There are two assembly lines at Tangier, both running at 30jph; Line One is dedicated to the Lodgy and Dokker, while Line Two is for the Sandero. All the Sanderos made in Tangier are for export markets, with Sanderos for the local and some regional markets coming from Somaca (which also makes the Logan, again for local and other regional, but not European, markets).

Raising local content
A key issue for Renault – and indeed the Moroccan government, which provided significant incentives to build the Tangier plant – is increasing the local content of the vehicles produced in the country. When Lodgy and Dokker production started, local content was close to 50%, but the introduction of the Sandero caused this figure to fall because of its high Romanian content. As a result, overall local content is now just under 40%. In order to achieve a significant increase, Renault is understood to be considering the production of engines in Morocco; at present, they come from Renault Valladolid, Spain. However, a timeframe for a new engine plant has yet to be confirmed.

Local content level at Tangier will reach 42% by the end of 2014; the objective is 56% by 2016. The Moroccan government has said it would like to see this figure reach 65% by 2020. Raising the local content will take place in parallel with re-designs and mid-lifecycle upgrades for the Dokker and Sandero, plus re-sourcing of components.

To help meet local content targets, Renault has encouraged suppliers to locate themselves in Morocco to supply directly into Tangier. There is also some in-house assembly of components, such as seats, axles and exhausts, and also the painting of bumpers. Most of these tasks are carried out by external suppliers because so far companies have proven unwilling to invest in Morocco for these roles.

The local supply base consists of distinct groups: the first, near Tangier, consists of 12 suppliers, eight of which have built new operations on greenfield sites, while three have established new operations on brownfield sites. In addition, one existing supplier to Renault’s other plant in Morocco has set up a second plant dedicated to Tangier.

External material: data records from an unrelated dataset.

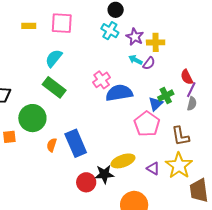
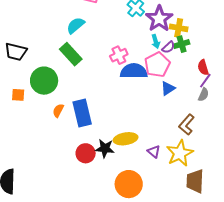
purple star: (135, 37) -> (159, 19), size x1.5
cyan arrow: (135, 60) -> (156, 41), turned -144
green cross: (166, 96) -> (182, 44), moved
pink pentagon: (147, 124) -> (157, 65), moved
brown L-shape: (181, 136) -> (187, 125), turned 40

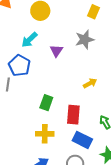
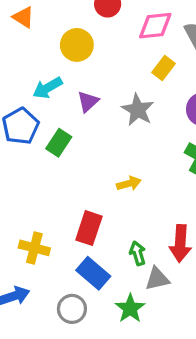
gray star: (85, 39) -> (138, 110), turned 30
purple triangle: (56, 51) -> (88, 101), moved
green rectangle: (46, 103) -> (59, 143), moved

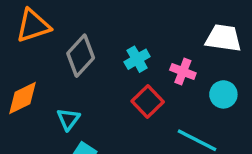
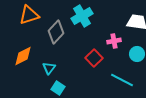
cyan cross: (137, 59) -> (82, 16), moved, size x1.5
pink cross: (183, 72) -> (114, 41), turned -32

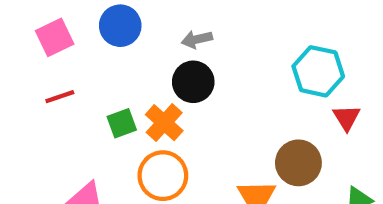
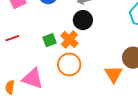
red line: (60, 97) -> (12, 38), moved

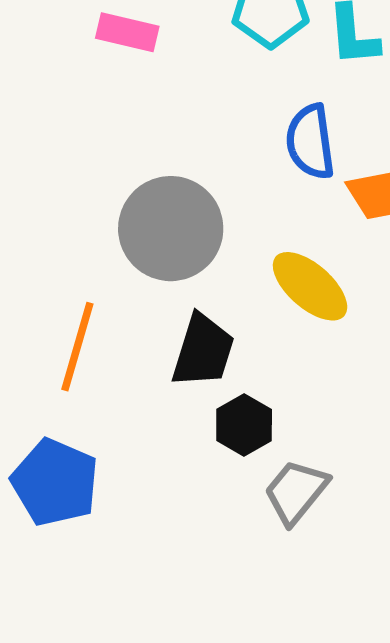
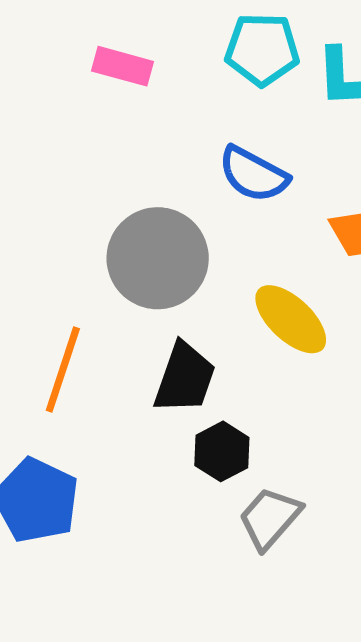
blue semicircle: (310, 142) -> (253, 174), moved, turned -56

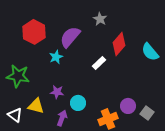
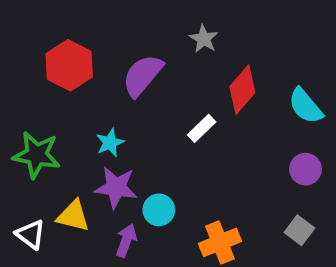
cyan star: (56, 57) -> (110, 143), moved
purple star: (57, 92) -> (116, 187), size x1.5
purple circle: (128, 106) -> (306, 169), moved

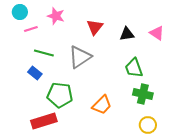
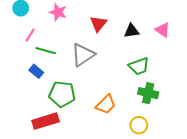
pink line: (31, 29) -> (30, 35), moved, turned -40
green trapezoid: (134, 68) -> (139, 66), turned -90
yellow circle: (148, 125) -> (139, 125), moved

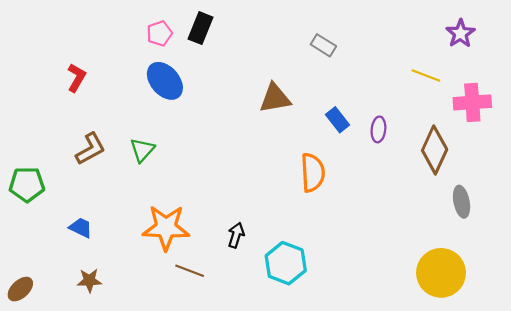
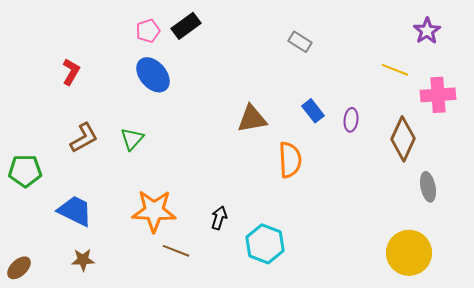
black rectangle: (200, 28) -> (186, 26), turned 32
brown triangle: (275, 98) -> (252, 119), moved
blue trapezoid: (81, 228) -> (75, 211), size x1.6

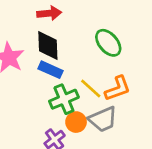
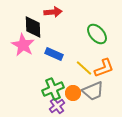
black diamond: (48, 46) -> (33, 27), moved
green cross: (64, 99) -> (53, 89), moved

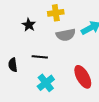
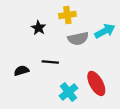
black semicircle: (13, 65) -> (21, 71), turned 80
cyan cross: (46, 83) -> (68, 92), moved

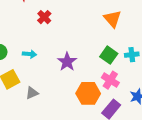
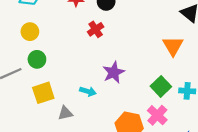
cyan arrow: (30, 54) -> (88, 91), moved
purple star: (67, 62) -> (114, 72), moved

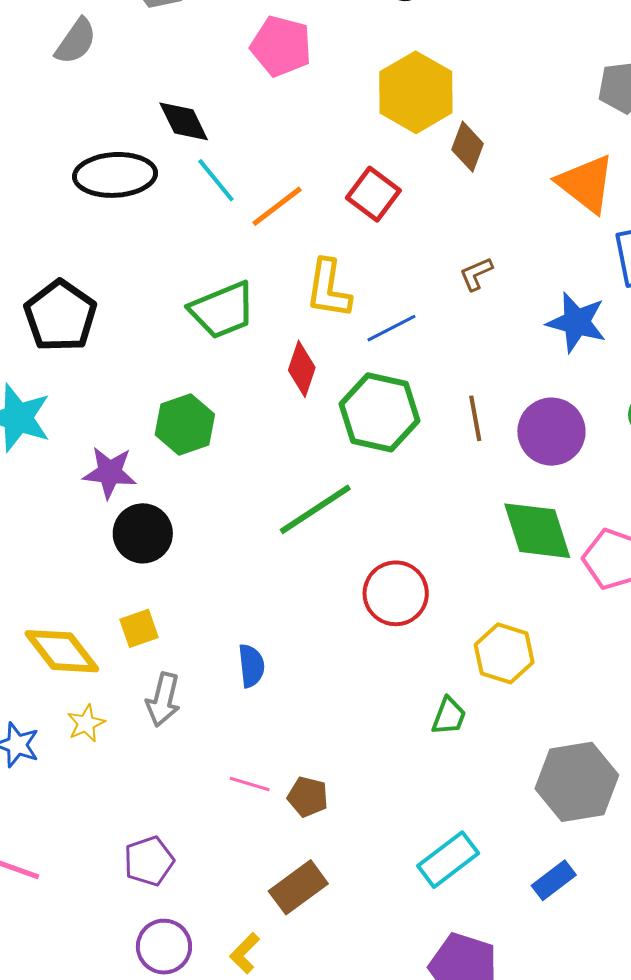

At Kenitra, which is between Somaca and Tangier, Saint Gobain has established a new greenfield operation; at Tetouan, to the east, Visteon has built a plant for dashboard and door panel production; and at Somaca there is a brownfield operation dedicated to the Tangier plant – here four existing Somaca suppliers also deliver to Tangier. When Tangier opened, there were 17 major tier ones, including JCI, SNOP and Yazaki (and the others mentioned above) operating in Morocco. There are now more than 20 such suppliers, most of which came to Morocco specifically to supply the new plant.

Two companies, Denso of Japan and Faurecia of France, have operations in the country which supply both Tangier and also factories on mainland Europe. Faurecia, for example, has a major cut-and-sew operation for seat covers in Morocco which delivers to Faurecia’s seat assembly plants for a variety of vehicle manufacturers all over Europe.

Logistics optimised from the outset
At Tangier, it was not just the factory itself which was designed from scratch; the supporting in-bound and out-bound logistics systems were also planned for optimal efficiency from the outset. The factory has a direct rail link to the Port of Tangier to ship vehicles all over Europe, while in terms of in-bound logistics, the factory receives at least 15 trucks a day from Europe, mostly from Spain.

Renault’s Valladolid factory supplies engines and other body parts which are not made in Tangier, while Renault Sevilla supplies transmissions. In addition, a number of parts come from Renault’s French factories at Le Mans and Cleon, and these are consolidated in Spain with Spanish parts for onward shipment to Morocco. There are also sea-borne deliveries from further afield; more than a dozen containers arrive on a daily basis from Romania, Turkey and Renault-Nissan group supply points across Asia.

Most of the exports from Tangier go to the EU. In the first six months of 2014, just over 97,000 vehicles were exported from Morocco, of which two-thirds were Logan and Sandero cars; around 25,000 were Dokker vans. The balance comprised Lodgy MPVs, and although volumes for this vehicle have, Renault admits, been disappointing, the vehicle will remain a key element of production at Tangier.